The Bottom Line — In Plain English

What it is
Betaine (a.k.a. TMG, trimethylglycine) is a compound originally isolated from beets. Your body uses it to recycle homocysteine and to donate "methyl groups" — and it's too cheap and unpatentable for anyone to fund a huge human trial on it.
What the research shows
A modest, real boost to lower-body strength, and it reliably lowers homocysteine. Little to nothing proven yet for power, endurance, mood, or fatty-liver reversal — not because it fails, but because the trials are small and short.
How it's used
~2.5 g/day for the gym; 4–6 g for homocysteine/methylation support. Cheap, and also free in beets, spinach, and whole wheat.
Legality & safety
Legal supplement (and a niche, patented Rx drug for the same molecule). No demonstrated organ toxicity at studied doses. The one real nuance: LDL/cholesterol can rise at ≥4 g/day, mainly in people with metabolic syndrome. Not on WADA's prohibited list.
The honest verdict
A fine, cheap, low-risk add-on for a lifter at ~2.5 g, and a legitimate MTHFR-support option at higher doses. Be skeptical of "methylation/longevity cure-all" marketing that outpaces the (thin, underfunded) human data — and if you go high-dose with metabolic risk factors, check a lipid panel.

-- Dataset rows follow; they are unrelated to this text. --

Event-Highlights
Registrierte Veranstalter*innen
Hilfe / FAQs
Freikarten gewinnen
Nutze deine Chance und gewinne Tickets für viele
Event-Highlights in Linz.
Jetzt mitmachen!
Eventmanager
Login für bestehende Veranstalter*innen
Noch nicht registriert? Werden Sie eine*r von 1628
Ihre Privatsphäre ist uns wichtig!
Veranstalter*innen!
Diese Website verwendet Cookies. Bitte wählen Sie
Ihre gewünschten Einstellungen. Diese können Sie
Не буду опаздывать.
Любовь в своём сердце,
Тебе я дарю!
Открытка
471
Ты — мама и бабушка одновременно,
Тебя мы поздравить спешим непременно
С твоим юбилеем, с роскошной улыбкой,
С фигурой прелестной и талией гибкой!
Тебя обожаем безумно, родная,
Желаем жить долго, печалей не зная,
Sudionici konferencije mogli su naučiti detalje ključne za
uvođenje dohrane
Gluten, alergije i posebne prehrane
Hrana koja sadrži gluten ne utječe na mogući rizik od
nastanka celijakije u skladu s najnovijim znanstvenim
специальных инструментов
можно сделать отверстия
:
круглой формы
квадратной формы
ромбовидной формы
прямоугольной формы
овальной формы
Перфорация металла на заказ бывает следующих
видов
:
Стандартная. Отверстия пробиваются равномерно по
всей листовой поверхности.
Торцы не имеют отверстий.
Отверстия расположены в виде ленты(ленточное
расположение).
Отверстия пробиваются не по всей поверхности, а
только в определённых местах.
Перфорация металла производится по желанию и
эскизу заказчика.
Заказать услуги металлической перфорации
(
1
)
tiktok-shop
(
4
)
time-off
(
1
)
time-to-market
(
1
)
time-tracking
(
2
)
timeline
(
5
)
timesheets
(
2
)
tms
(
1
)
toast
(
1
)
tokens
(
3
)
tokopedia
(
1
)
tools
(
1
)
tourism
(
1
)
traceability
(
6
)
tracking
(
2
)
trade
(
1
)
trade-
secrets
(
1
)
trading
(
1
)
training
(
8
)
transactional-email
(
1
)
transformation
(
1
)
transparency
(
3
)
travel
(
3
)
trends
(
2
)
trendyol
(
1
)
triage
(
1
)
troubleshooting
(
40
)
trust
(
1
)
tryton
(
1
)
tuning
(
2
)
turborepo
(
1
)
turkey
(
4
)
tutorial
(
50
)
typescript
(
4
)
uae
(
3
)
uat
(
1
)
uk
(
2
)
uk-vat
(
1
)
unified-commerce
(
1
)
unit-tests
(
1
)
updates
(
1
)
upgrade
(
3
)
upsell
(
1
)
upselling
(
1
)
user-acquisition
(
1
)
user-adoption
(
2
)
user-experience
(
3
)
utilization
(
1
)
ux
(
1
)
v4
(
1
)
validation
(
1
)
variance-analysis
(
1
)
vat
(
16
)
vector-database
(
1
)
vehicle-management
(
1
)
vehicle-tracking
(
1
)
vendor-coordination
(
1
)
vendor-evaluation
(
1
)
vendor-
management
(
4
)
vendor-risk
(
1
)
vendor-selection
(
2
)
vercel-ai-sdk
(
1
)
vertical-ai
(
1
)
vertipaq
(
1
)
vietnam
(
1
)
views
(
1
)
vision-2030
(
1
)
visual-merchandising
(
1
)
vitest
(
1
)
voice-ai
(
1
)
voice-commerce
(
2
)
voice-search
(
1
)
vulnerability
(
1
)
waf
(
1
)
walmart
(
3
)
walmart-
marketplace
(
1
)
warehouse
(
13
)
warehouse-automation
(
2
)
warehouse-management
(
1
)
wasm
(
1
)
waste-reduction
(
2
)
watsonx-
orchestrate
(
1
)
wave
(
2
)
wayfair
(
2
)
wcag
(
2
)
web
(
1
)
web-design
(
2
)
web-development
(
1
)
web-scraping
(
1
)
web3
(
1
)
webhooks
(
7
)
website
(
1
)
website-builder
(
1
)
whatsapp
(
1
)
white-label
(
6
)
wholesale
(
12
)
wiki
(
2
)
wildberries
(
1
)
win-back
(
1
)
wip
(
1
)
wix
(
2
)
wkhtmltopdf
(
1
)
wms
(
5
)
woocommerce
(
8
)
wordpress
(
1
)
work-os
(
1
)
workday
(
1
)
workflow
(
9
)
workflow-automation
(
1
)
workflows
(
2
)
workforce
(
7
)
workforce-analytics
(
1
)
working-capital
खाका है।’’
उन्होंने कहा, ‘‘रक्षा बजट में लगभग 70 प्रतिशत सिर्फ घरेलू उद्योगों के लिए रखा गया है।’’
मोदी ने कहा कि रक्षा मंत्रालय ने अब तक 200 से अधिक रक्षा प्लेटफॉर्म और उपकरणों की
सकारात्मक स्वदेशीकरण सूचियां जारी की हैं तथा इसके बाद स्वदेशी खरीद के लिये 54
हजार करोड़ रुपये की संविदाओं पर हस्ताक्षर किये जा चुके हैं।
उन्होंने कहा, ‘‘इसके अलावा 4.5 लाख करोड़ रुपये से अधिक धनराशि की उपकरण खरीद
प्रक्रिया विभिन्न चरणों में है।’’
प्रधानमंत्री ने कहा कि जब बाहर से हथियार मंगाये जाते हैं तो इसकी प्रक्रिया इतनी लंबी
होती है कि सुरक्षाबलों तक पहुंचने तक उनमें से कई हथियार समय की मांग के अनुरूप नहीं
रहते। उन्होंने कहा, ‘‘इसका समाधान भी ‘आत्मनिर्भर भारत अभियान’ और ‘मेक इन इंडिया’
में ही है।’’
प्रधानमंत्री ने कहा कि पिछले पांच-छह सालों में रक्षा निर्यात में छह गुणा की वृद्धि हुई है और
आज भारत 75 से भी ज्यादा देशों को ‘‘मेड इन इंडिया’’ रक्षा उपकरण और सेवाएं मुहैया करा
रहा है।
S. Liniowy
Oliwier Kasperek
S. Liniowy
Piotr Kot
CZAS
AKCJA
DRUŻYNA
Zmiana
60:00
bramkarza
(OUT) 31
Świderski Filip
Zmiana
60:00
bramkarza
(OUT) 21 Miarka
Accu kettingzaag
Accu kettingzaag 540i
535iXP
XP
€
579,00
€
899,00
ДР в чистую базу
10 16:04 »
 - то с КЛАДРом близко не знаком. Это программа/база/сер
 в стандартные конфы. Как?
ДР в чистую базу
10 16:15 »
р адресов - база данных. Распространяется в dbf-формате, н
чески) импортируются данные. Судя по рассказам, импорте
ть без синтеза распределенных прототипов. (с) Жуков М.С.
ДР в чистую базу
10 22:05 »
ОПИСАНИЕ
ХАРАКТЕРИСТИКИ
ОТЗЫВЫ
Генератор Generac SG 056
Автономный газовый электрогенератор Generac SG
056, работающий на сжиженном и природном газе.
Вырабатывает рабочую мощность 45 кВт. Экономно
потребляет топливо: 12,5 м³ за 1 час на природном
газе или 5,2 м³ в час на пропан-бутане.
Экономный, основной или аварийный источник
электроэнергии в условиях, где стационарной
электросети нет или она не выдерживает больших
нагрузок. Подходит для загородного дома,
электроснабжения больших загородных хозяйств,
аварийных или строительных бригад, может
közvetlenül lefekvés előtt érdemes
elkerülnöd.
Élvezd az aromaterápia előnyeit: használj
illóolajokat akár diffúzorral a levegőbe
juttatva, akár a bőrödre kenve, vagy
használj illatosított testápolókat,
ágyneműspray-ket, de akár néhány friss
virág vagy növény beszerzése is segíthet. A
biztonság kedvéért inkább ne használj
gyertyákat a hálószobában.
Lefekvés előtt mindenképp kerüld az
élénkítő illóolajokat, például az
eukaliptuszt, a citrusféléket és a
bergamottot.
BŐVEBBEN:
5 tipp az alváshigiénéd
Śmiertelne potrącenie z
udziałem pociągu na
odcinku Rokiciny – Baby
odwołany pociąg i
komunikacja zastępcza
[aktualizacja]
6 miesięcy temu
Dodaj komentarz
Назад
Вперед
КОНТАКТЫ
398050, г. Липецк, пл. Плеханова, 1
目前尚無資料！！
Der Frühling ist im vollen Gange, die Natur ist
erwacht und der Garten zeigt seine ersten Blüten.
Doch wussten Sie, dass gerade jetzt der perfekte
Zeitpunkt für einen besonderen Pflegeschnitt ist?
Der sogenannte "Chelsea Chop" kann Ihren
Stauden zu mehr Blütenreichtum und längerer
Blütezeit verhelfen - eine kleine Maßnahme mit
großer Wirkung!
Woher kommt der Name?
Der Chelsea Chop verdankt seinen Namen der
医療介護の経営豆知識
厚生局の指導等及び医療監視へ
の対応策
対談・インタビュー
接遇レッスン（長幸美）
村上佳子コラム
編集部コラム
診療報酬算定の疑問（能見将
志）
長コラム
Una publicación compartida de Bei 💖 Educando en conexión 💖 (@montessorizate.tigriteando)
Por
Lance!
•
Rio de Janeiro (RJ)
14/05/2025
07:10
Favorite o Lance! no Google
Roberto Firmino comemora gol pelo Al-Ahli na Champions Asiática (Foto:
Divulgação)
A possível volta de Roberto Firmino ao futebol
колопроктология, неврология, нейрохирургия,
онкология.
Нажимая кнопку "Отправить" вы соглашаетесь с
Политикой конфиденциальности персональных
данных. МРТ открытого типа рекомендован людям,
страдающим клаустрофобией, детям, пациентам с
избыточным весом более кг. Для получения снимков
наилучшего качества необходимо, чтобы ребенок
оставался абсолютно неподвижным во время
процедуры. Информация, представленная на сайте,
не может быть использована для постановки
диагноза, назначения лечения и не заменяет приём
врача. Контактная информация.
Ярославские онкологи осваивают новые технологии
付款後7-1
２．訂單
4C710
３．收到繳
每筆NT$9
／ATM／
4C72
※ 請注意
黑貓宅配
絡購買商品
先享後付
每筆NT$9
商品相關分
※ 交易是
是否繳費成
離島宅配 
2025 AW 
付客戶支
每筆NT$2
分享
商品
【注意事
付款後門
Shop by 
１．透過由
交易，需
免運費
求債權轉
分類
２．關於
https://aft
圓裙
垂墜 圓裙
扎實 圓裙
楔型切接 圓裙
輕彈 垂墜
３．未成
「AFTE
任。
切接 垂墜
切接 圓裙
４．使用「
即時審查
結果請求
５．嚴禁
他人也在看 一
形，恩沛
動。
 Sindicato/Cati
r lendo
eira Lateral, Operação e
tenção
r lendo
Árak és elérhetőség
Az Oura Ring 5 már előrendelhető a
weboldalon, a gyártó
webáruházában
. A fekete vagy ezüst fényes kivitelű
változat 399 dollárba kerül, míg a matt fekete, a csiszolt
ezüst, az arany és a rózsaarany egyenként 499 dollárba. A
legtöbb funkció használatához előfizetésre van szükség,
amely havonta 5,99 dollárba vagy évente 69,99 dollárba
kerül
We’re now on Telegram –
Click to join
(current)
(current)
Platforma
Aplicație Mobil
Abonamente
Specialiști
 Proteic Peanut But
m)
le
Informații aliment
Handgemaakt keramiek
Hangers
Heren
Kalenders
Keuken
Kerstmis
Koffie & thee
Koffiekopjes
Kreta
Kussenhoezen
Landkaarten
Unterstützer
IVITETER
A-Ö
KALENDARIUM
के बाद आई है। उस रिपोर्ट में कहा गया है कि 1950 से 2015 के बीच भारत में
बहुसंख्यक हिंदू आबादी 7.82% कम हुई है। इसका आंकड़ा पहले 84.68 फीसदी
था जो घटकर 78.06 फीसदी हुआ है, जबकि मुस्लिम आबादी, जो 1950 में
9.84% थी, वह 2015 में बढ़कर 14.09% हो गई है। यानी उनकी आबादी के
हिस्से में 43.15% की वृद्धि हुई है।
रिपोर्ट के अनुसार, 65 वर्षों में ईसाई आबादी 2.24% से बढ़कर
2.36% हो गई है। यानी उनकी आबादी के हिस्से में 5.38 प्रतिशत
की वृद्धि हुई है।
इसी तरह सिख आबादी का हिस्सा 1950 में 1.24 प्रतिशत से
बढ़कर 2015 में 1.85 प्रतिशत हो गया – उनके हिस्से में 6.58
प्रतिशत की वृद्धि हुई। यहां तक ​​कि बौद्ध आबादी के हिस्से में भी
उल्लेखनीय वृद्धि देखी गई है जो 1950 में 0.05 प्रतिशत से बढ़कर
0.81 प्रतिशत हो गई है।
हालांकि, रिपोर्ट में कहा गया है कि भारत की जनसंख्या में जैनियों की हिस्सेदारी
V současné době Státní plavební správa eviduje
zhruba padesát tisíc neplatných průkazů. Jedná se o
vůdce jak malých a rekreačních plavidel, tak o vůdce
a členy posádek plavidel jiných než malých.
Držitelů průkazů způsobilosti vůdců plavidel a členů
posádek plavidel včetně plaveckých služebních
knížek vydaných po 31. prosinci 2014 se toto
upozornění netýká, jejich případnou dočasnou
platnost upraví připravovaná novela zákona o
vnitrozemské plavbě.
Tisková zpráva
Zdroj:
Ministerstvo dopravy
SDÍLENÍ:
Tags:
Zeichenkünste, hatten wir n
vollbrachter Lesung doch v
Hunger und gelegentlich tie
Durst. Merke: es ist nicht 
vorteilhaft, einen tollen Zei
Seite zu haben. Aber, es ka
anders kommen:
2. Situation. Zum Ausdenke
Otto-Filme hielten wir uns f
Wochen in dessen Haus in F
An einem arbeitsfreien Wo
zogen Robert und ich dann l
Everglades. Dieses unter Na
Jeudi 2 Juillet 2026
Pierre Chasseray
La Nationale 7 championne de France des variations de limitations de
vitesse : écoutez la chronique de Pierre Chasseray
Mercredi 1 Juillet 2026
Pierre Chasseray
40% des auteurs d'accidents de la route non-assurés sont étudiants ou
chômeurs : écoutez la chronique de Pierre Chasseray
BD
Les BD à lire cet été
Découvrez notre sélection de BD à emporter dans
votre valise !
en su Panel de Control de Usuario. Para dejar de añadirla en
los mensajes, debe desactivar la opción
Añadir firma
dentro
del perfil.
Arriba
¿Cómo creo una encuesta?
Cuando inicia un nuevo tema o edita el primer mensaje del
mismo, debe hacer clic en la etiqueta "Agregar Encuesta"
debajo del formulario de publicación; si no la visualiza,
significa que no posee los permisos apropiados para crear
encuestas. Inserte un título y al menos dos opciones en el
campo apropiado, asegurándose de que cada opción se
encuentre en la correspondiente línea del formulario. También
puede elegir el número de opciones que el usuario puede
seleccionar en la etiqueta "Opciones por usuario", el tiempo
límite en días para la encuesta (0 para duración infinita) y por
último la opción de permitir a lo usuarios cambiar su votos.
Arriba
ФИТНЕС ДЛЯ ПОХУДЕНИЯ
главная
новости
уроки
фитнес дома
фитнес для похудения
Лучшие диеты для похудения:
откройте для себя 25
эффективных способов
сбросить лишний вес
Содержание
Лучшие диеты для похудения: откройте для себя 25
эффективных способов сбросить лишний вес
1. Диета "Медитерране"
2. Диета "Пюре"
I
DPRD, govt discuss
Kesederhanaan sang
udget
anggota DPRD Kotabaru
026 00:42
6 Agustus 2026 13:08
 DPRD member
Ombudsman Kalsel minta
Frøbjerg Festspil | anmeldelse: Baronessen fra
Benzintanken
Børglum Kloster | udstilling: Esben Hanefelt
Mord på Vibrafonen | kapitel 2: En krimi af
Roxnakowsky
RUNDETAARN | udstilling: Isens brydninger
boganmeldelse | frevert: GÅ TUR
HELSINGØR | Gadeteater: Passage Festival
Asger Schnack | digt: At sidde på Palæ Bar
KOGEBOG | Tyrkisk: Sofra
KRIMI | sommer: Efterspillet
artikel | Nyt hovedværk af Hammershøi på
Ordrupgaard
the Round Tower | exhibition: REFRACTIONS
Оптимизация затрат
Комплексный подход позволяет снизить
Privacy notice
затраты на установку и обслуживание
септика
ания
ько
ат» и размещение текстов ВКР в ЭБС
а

  • Betaine gives a modest, real boost to lower-body strength (and vertical jump) — but not to power, sprinting, or endurance.
  • It reliably lowers homocysteine at any studied dose, in the largest meta-analysis to date (62 studies) — whether that translates to fewer heart attacks specifically is still unproven, same as most homocysteine-lowering strategies.
  • The LDL/cholesterol trade-off is real but narrower than the popular summary: it shows up mainly at ≥4 g/day and mainly in people with metabolic syndrome, not at the 2.5 g gym dose.
  • The thin human evidence base isn't a sign the compound doesn't work — it's a predictable result of being a natural, unpatentable molecule nobody can corner the market on.
  • It's cheap (~$0.15/serving), shows no organ toxicity at studied doses, and is free in beets and spinach — a legitimate low-risk option, not a proven cure-all.